### Written instruction
Reproduce all of the data below line for line, leaving out the pictures.

-- begin Records to process --

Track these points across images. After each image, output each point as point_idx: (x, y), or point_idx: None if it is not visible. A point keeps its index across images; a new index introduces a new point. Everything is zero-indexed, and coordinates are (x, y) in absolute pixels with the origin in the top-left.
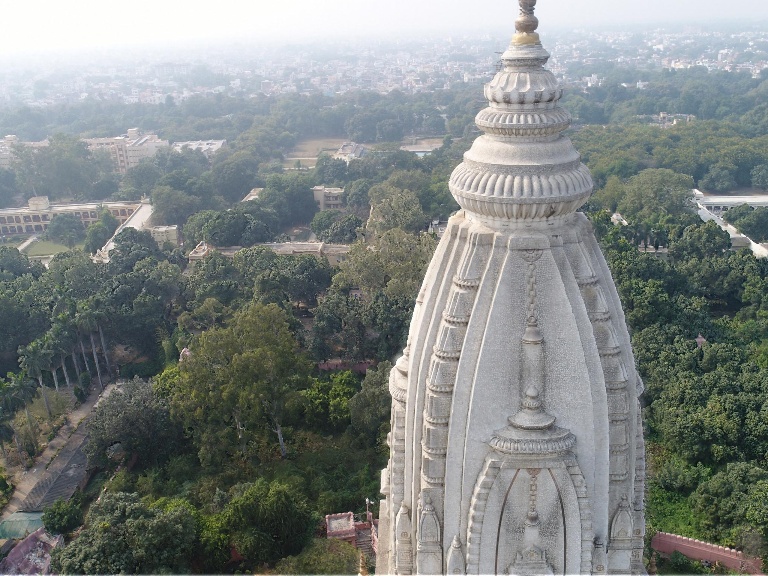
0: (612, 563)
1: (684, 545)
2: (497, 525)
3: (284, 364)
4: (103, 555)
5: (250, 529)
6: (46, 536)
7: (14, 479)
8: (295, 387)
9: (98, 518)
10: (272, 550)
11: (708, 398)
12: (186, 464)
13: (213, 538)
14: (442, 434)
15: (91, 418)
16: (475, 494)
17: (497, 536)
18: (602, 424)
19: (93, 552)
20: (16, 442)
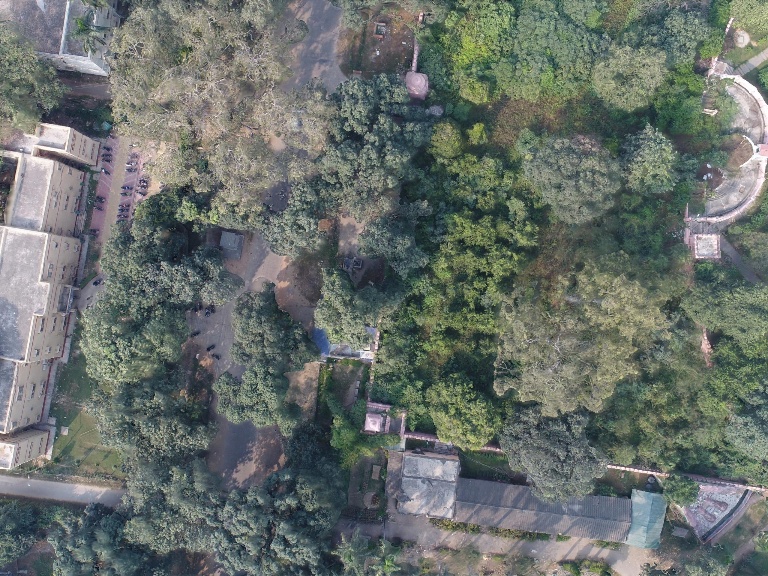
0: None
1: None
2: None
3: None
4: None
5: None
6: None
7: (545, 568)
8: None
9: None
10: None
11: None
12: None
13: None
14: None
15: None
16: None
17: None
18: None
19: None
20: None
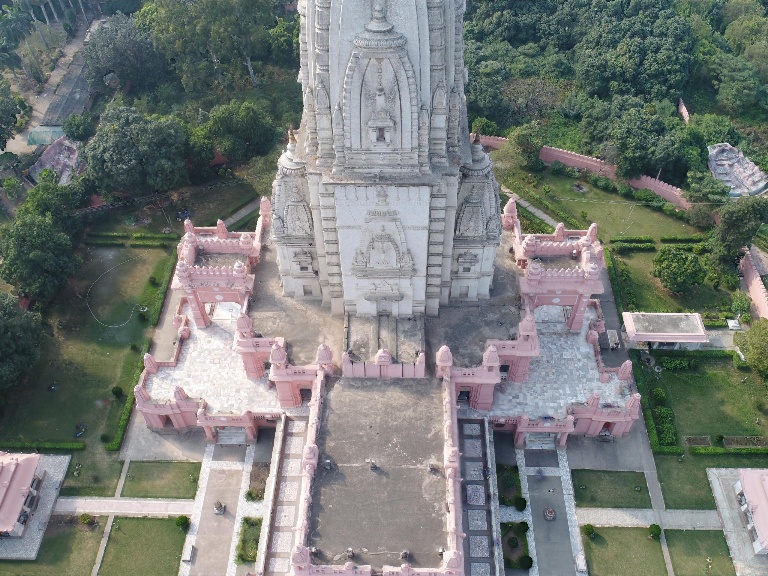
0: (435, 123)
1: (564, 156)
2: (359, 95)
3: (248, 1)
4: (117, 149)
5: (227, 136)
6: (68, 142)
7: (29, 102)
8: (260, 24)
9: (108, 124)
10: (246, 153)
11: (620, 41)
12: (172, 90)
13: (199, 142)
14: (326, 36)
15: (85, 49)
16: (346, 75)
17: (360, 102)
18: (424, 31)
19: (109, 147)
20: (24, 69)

-- end Records to process --

### Answer to this problem
Track these points across images. After each image, output each point as point_idx: (x, y), or point_idx: None if it is not visible. A point keeps its index across images; a new index introduces a new point. Everything is zero-indexed, and coordinates are (x, y) in absolute pixels with the origin in the top-left.
0: (612, 563)
1: (684, 545)
2: (497, 525)
3: (284, 364)
4: (103, 555)
5: (250, 529)
6: (46, 536)
7: (14, 479)
8: (295, 387)
9: (98, 518)
10: (272, 550)
11: (708, 398)
12: (186, 464)
13: (213, 538)
14: (442, 434)
15: (91, 418)
16: (475, 494)
17: (497, 536)
18: (602, 424)
19: (93, 552)
20: (16, 442)
0: None
1: None
2: None
3: None
4: None
5: None
6: None
7: (545, 568)
8: None
9: None
10: None
11: None
12: None
13: None
14: None
15: None
16: None
17: None
18: None
19: None
20: None
0: (435, 123)
1: (564, 156)
2: (359, 95)
3: (248, 1)
4: (117, 149)
5: (227, 136)
6: (68, 142)
7: (29, 102)
8: (260, 24)
9: (108, 124)
10: (246, 153)
11: (620, 41)
12: (172, 90)
13: (199, 142)
14: (326, 36)
15: (85, 49)
16: (346, 75)
17: (360, 102)
18: (424, 31)
19: (109, 147)
20: (24, 69)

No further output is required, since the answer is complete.